Нотариус достал из-за пазухи какую-то мятую бумагу, Матильде в руки сунули перо, и она старательно нарисовала кривой крест вместо подписи. А Ольга опять подумала: что-то брачный контракт слишком похож на настоящий. Странная шутка. А девица – клиническая идиотка. Вот же написано: вдовья доля десять тысяч рублей золотом, вот обязательство…
Прочитать дальше Ольга не успела, наконец-то провалившись в темноту.
Владимир, столица Руссии
Андрей Волков
Из тяжелого сна его вырвал поток вонючей воды в лицо. Невольно облизнув губы, Андрей сморщился и сплюнул:
– Merde! Степка, что творишь!
Денщик не ответил, только послышался жестяной звон ведра и шаги, отдающиеся вспышками боли в голове. Гнилостный запах лез в ноздри, горло саднило, во рту словно полк гусар ночевал. Все тело затекло до бесчувственности.
«Надо ж было так надраться, – мысли шевелились с крайним трудом, – чтобы заночевать в конюшне! Или не в конюшне? Пахнет уж больно гадостно».
С трудом пошевелив рукой, Андрей услышал металлический лязг. Руку что-то держало.
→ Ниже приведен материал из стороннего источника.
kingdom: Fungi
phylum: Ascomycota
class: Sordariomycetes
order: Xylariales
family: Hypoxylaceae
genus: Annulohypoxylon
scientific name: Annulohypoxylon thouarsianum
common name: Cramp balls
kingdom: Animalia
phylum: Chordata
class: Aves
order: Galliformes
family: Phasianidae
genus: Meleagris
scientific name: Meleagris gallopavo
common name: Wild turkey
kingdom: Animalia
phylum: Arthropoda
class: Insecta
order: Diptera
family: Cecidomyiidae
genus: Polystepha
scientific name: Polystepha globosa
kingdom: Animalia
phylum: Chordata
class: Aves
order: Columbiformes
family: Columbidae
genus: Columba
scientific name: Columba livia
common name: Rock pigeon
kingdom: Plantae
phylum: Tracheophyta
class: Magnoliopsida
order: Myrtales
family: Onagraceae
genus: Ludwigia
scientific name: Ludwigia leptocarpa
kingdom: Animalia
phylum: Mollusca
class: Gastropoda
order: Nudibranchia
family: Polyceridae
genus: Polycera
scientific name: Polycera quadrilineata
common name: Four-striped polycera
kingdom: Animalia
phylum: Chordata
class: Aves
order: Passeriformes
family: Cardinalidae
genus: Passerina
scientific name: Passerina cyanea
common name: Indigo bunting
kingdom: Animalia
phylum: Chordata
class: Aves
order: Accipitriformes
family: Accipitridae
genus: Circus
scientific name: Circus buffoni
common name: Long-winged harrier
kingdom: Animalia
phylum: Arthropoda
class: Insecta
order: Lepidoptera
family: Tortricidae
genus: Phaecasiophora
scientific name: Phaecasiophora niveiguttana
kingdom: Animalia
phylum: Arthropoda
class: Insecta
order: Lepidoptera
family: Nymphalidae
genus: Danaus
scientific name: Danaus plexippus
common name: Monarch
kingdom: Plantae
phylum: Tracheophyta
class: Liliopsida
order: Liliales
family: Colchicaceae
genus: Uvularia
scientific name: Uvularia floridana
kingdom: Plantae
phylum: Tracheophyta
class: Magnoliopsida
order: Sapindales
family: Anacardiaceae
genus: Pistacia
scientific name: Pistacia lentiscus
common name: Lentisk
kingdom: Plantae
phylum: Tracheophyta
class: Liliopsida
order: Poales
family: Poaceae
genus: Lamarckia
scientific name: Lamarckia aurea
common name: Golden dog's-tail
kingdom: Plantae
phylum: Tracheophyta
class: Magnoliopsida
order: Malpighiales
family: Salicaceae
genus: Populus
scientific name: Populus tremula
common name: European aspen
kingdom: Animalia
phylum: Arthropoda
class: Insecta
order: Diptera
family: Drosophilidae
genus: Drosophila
– Твою мать, – прохрипел он, разлепив глаза и обнаружив на руках кандалы. – Твою мать…
– Очнулся, ваше превосходительство, – донесся до Андрея незнакомый, сиплый и подобострастный голос.
Превосходительство? О нет! Только не отец!
Подняв голову, Андрей глянул вокруг… и промолчал. Все это слишком походило на дурной сон: серые склизкие стены, ржавый крюк в потолке, зарешеченное и не застекленное окошко, из которого сочился мутный утренний свет. Грязь. Вонь. Кандалы. Над Андреем – мужичонка в серой форме Второй (Смирной) Жандармерии, со связкой ключей на поясе и пустым ведром в руках.
– Выйди. – От приказа знакомым тихим голосом Андрей вздрогнул.
Господи, пусть это будет сон! Прошу тебя!
– Четверть часа, ваше превосходительство. Через двадцать минут смена.
Мужичонка, поклонившись куда-то в сторону, ушел. А Андрей зажмурился. Всего на миг. И сумел прямо встретить отцовский взгляд. Как всегда – холодный и презрительный. Впрочем, сегодня презрение переливалось через край.
– М-да, – уронил князь Михаил.
Несколько мгновений в камере висела давящая тишина. Андрей судорожно пытался вспомнить, как он здесь оказался, а главное – за что? Последним, что он помнил, была свадьба с франкской шлюхой. Мими, Коко, или как ее там? Демон бы помнил! Но не мог же отец запихать его в тюрьму за невинную шутку? И тюрьма явно не франкская, а русская. Наверняка столичная, Владимирская.
Проклятье. Как?!
В животе шевелился ледяной ком, норовил схватить щупальцами за горло.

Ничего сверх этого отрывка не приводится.